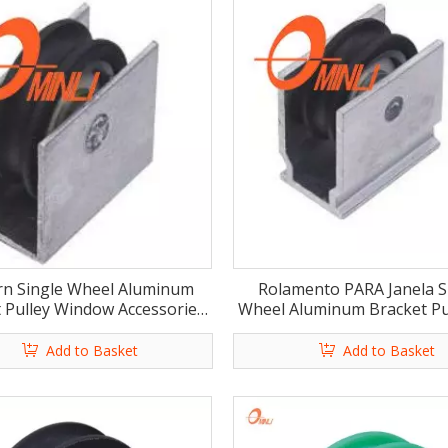
n Single Wheel Aluminum
Rolamento PARA Janela S
 Pulley Window Accessories
Wheel Aluminum Bracket Pul
(ML-GS013)
Door (ML-GS009)
Add to Basket
Add to Basket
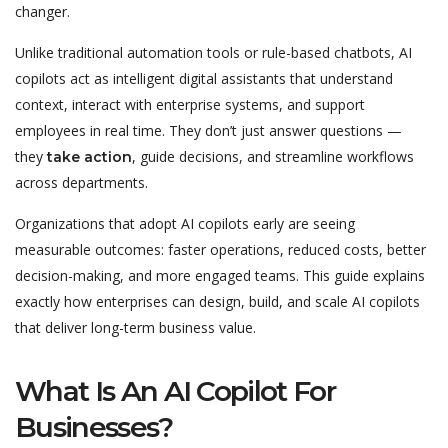
changer.
Unlike traditional automation tools or rule-based chatbots, AI
copilots act as intelligent digital assistants that understand
context, interact with enterprise systems, and support
employees in real time. They don’t just answer questions —
they
, guide decisions, and streamline workflows
take action
across departments.
Organizations that adopt AI copilots early are seeing
measurable outcomes: faster operations, reduced costs, better
decision-making, and more engaged teams. This guide explains
exactly how enterprises can design, build, and scale AI copilots
that deliver long-term business value.
What Is An AI Copilot For
Businesses?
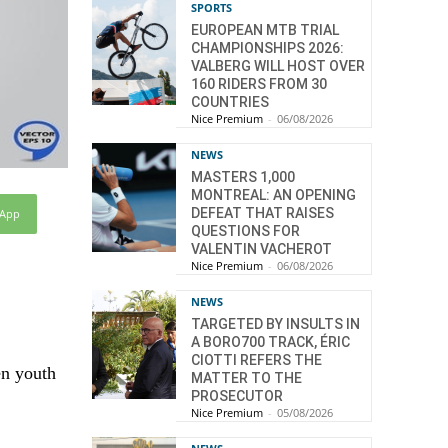
SPORTS
EUROPEAN MTB TRIAL
CHAMPIONSHIPS 2026:
VALBERG WILL HOST OVER
160 RIDERS FROM 30
COUNTRIES
Nice Premium
-
06/08/2026
NEWS
MASTERS 1,000
MONTREAL: AN OPENING
DEFEAT THAT RAISES
sApp
QUESTIONS FOR
VALENTIN VACHEROT
Nice Premium
-
06/08/2026
NEWS
TARGETED BY INSULTS IN
A BORO700 TRACK, ÉRIC
CIOTTI REFERS THE
en youth
MATTER TO THE
PROSECUTOR
Nice Premium
-
05/08/2026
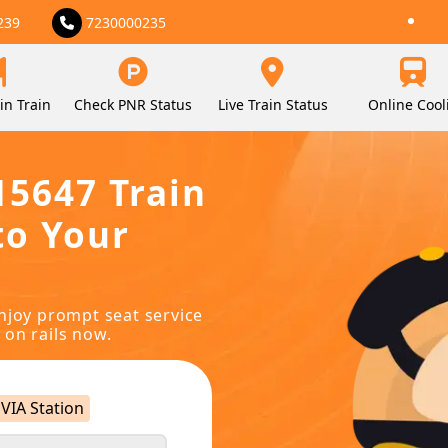
239
7230000235
in Train
Check PNR Status
Live Train Status
Online Cool
15647 Train
to Your
njoy prompt seat service
 on rails now.
VIA Station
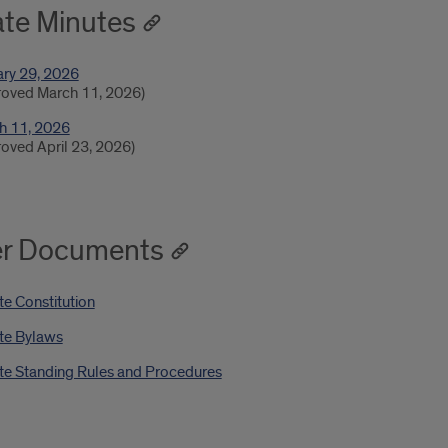
te Minutes
ary 29, 2026
roved March 11, 2026)
h 11, 2026
oved April 23, 2026)
er Documents
e Constitution
te Bylaws
te Standing Rules and Procedures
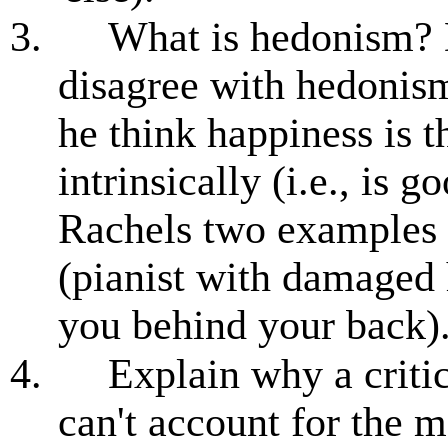
3.
What is hedonism? 
disagree with hedonis
he think happiness is t
intrinsically (i.e., is 
Rachels two examples 
(pianist with damaged 
you behind your back)
4.
Explain why a critic 
can't account for the m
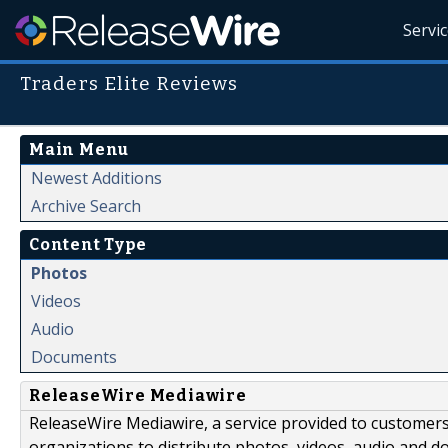
Servi
Traders Elite Reviews
Main Menu
Newest Additions
Archive Search
Content Type
Photos
Videos
Audio
Documents
ReleaseWire Mediawire
ReleaseWire Mediawire, a service provided to customer
organizations to distribute photos, videos, audio and 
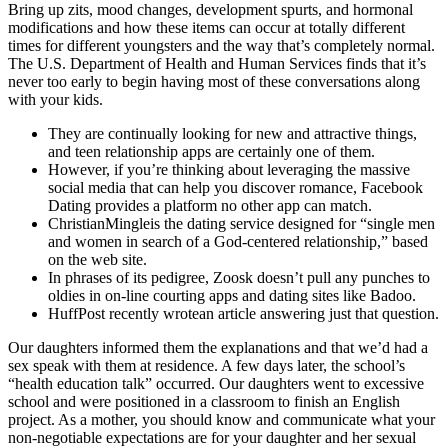
Bring up zits, mood changes, development spurts, and hormonal
modifications and how these items can occur at totally different
times for different youngsters and the way that’s completely normal.
The U.S. Department of Health and Human Services finds that it’s
never too early to begin having most of these conversations along
with your kids.
They are continually looking for new and attractive things,
and teen relationship apps are certainly one of them.
However, if you’re thinking about leveraging the massive
social media that can help you discover romance, Facebook
Dating provides a platform no other app can match.
ChristianMingleis the dating service designed for “single men
and women in search of a God-centered relationship,” based
on the web site.
In phrases of its pedigree, Zoosk doesn’t pull any punches to
oldies in on-line courting apps and dating sites like Badoo.
HuffPost recently wrotean article answering just that question.
Our daughters informed them the explanations and that we’d had a
sex speak with them at residence. A few days later, the school’s
“health education talk” occurred. Our daughters went to excessive
school and were positioned in a classroom to finish an English
project. As a mother, you should know and communicate what your
non-negotiable expectations are for your daughter and her sexual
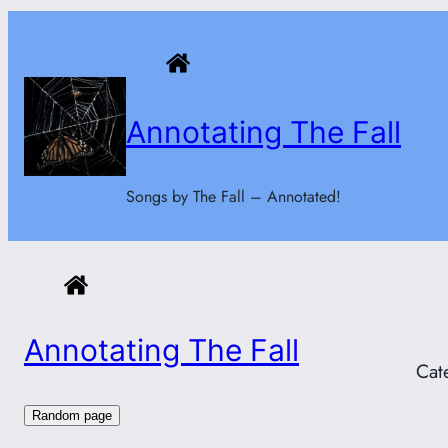
Skip
to
content
Annotating The Fall
Songs by The Fall – Annotated!
Annotating The Fall
Cat
Random page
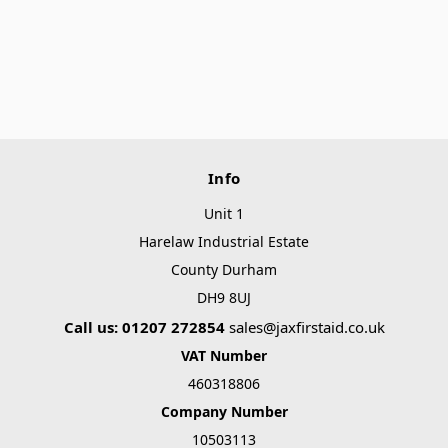
Info
Unit 1
Harelaw Industrial Estate
County Durham
DH9 8UJ
Call us: 01207 272854
sales@jaxfirstaid.co.uk
VAT Number
460318806
Company Number
10503113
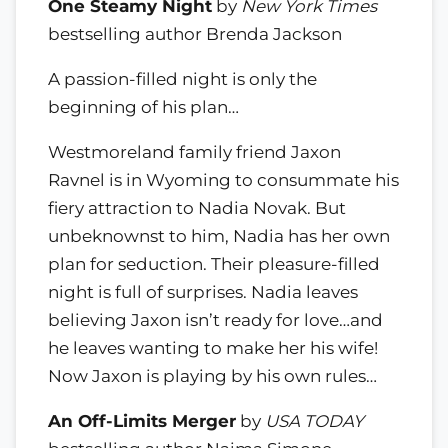
One Steamy Night
by
New York Times
bestselling author Brenda Jackson
A passion-filled night is only the
beginning of his plan…
Westmoreland family friend Jaxon
Ravnel is in Wyoming to consummate his
fiery attraction to Nadia Novak. But
unbeknownst to him, Nadia has her own
plan for seduction. Their pleasure-filled
night is full of surprises. Nadia leaves
believing Jaxon isn’t ready for love…and
he leaves wanting to make her his wife!
Now Jaxon is playing by his own rules…
An Off-Limits Merger
by
USA TODAY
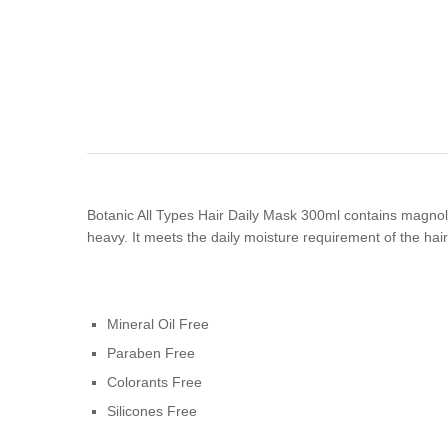
Botanic All Types Hair Daily Mask 300ml contains magnolia 
heavy. It meets the daily moisture requirement of the hai
Mineral Oil Free
Paraben Free
Colorants Free
Silicones Free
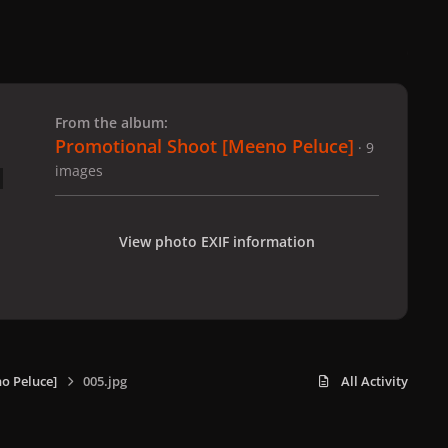
 slide
l slide
From the album:
Promotional Shoot [Meeno Peluce]
· 9
images
View photo EXIF information
o Peluce]
005.jpg
All Activity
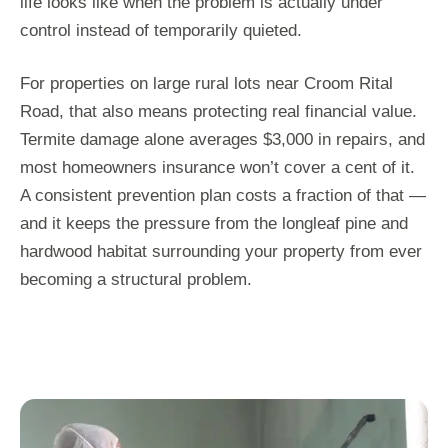
life looks like when the problem is actually under
control instead of temporarily quieted.
For properties on large rural lots near Croom Rital
Road, that also means protecting real financial value.
Termite damage alone averages $3,000 in repairs, and
most homeowners insurance won’t cover a cent of it.
A consistent prevention plan costs a fraction of that —
and it keeps the pressure from the longleaf pine and
hardwood habitat surrounding your property from ever
becoming a structural problem.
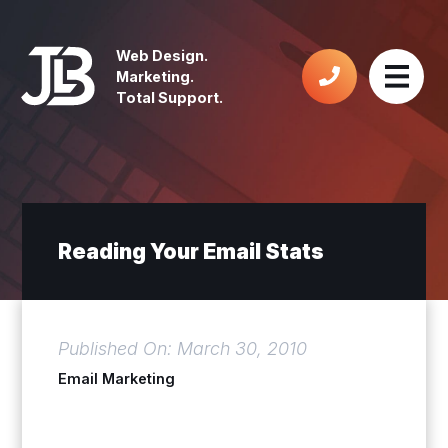
Web Design.
Marketing.
Total Support.
Reading Your Email Stats
Published On: March 30, 2010
Email Marketing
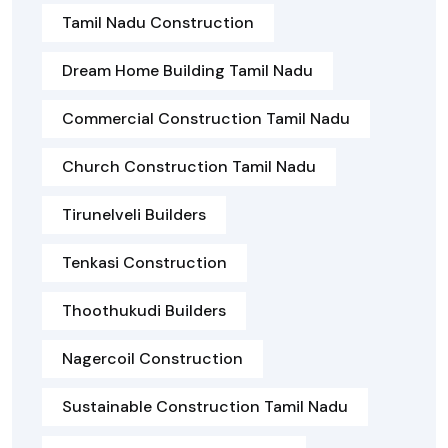
Tamil Nadu Construction
Dream Home Building Tamil Nadu
Commercial Construction Tamil Nadu
Church Construction Tamil Nadu
Tirunelveli Builders
Tenkasi Construction
Thoothukudi Builders
Nagercoil Construction
Sustainable Construction Tamil Nadu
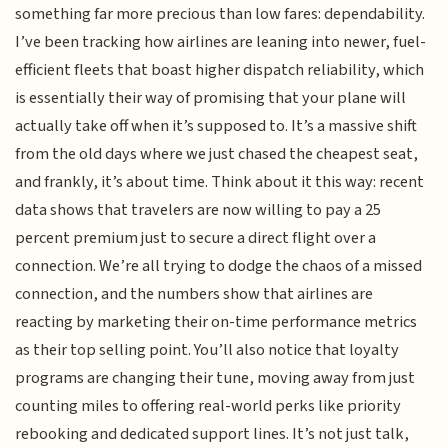
something far more precious than low fares: dependability.
I’ve been tracking how airlines are leaning into newer, fuel-
efficient fleets that boast higher dispatch reliability, which
is essentially their way of promising that your plane will
actually take off when it’s supposed to. It’s a massive shift
from the old days where we just chased the cheapest seat,
and frankly, it’s about time. Think about it this way: recent
data shows that travelers are now willing to pay a 25
percent premium just to secure a direct flight over a
connection. We’re all trying to dodge the chaos of a missed
connection, and the numbers show that airlines are
reacting by marketing their on-time performance metrics
as their top selling point. You’ll also notice that loyalty
programs are changing their tune, moving away from just
counting miles to offering real-world perks like priority
rebooking and dedicated support lines. It’s not just talk,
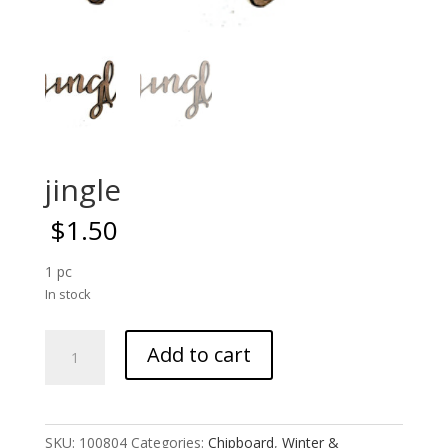
jingle
$
1.50
1 pc
In stock
jingle
Add to cart
quantity
SKU:
100804
Categories:
Chipboard
,
Winter &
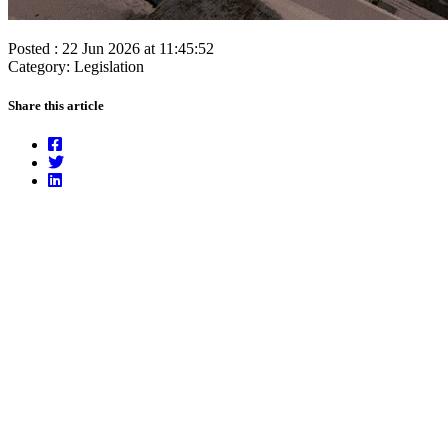
Posted : 22 Jun 2026 at 11:45:52
Category: Legislation
Share this article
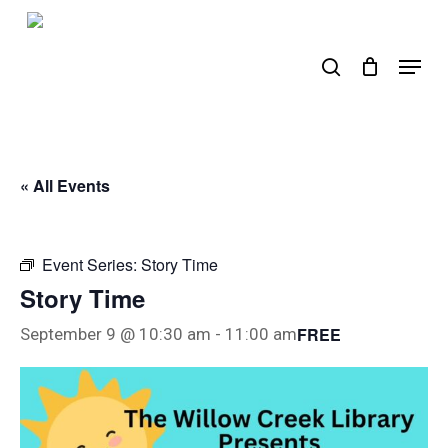
Skip
to
search
Menu
main
content
« All Events
Event Series:
Story Time
Story Time
FREE
September 9 @ 10:30 am
-
11:00 am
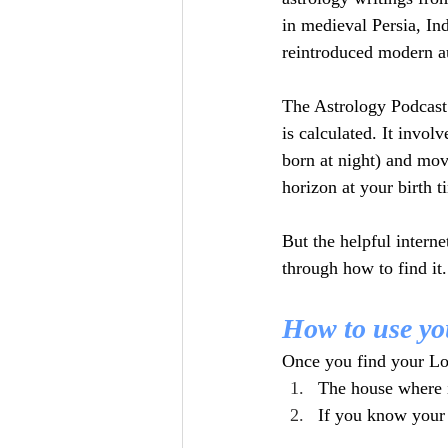
in medieval Persia, In
reintroduced modern au
The Astrology Podcast
is calculated. It invol
born at night) and mov
horizon at your birth 
But the helpful interne
through how to find it.
How to use yo
Once you find your Lot
The house where i
If you know your b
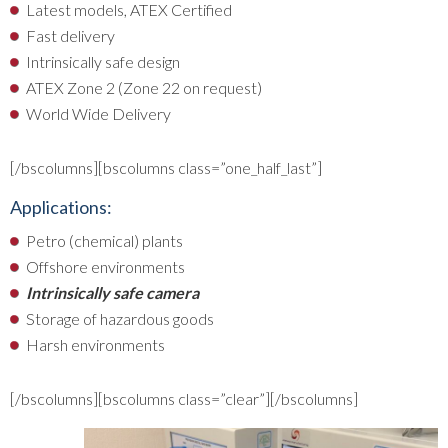
Latest models, ATEX Certified
Fast delivery
Intrinsically safe design
ATEX Zone 2 (Zone 22 on request)
World Wide Delivery
[/bscolumns][bscolumns class=”one_half_last”]
Applications:
Petro (chemical) plants
Offshore environments
Intrinsically safe camera
Storage of hazardous goods
Harsh environments
[/bscolumns][bscolumns class=”clear”][/bscolumns]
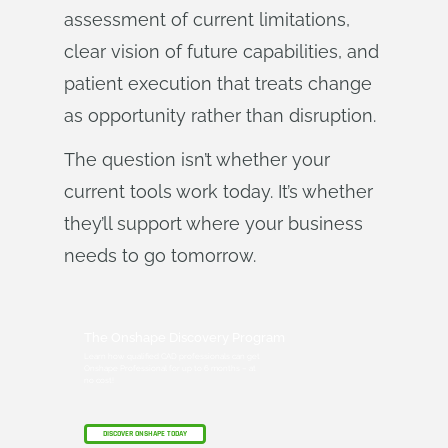
assessment of current limitations,
clear vision of future capabilities, and
patient execution that treats change
as opportunity rather than disruption.
The question isn’t whether your
current tools work today. It’s whether
they’ll support where your business
needs to go tomorrow.
The Onshape Discovery Program
Learn how qualified CAD professionals can get
Onshape Professional for up to 6 months – at
no cost!
DISCOVER ONSHAPE TODAY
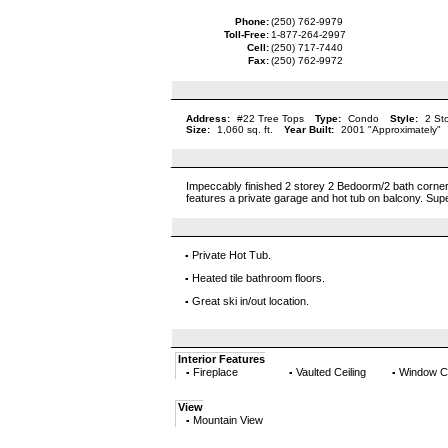
Phone:
(250) 762-9979
Toll-Free:
1-877-264-2997
Cell:
(250) 717-7440
Fax:
(250) 762-9972
Address:
#22 Tree Tops
Type:
Condo
Style:
2 St
Size:
1,060 sq. ft.
Year Built:
2001 "Approximately"
Impeccably finished 2 storey 2 Bedoorm/2 bath corner u
features a private garage and hot tub on balcony. Super
Private Hot Tub.
▪
Heated tile bathroom floors.
▪
Great ski in/out location.
▪
Interior Features
Fireplace
Vaulted Ceiling
Window C
▪
▪
▪
View
Mountain View
▪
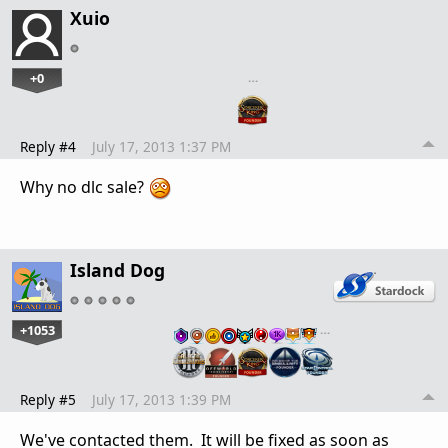
Xuio
+0
…
Reply #4
July 17, 2013 1:37 PM
Why no dlc sale?
Island Dog
+1053
…
Reply #5
July 17, 2013 1:39 PM
We've contacted them. It will be fixed as soon as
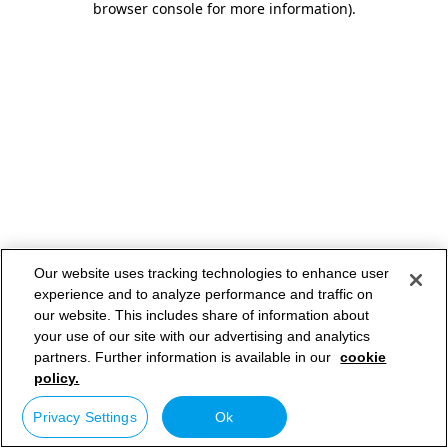
browser console for more information)
.
Our website uses tracking technologies to enhance user
experience and to analyze performance and traffic on
our website. This includes share of information about
your use of our site with our advertising and analytics
partners. Further information is available in our
cookie
policy.
Privacy Settings
Ok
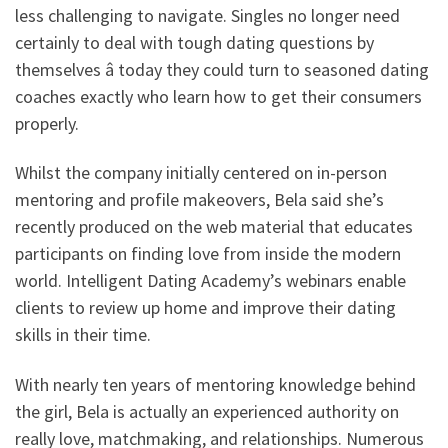
less challenging to navigate. Singles no longer need
certainly to deal with tough dating questions by
themselves â today they could turn to seasoned dating
coaches exactly who learn how to get their consumers
properly.
Whilst the company initially centered on in-person
mentoring and profile makeovers, Bela said she’s
recently produced on the web material that educates
participants on finding love from inside the modern
world. Intelligent Dating Academy’s webinars enable
clients to review up home and improve their dating
skills in their time.
With nearly ten years of mentoring knowledge behind
the girl, Bela is actually an experienced authority on
really love, matchmaking, and relationships. Numerous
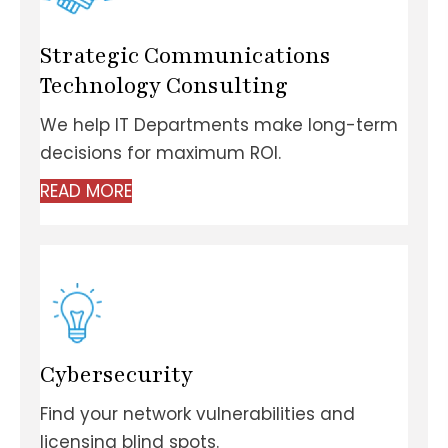
Strategic Communications
Technology Consulting
We help IT Departments make long-term
decisions for maximum ROI.
READ MORE
Cybersecurity
Find your network vulnerabilities and
licensing blind spots.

+++

» Task item
Each line of the material that includes the string "leaves" is to be counted; give only the final number.

» Task answer
2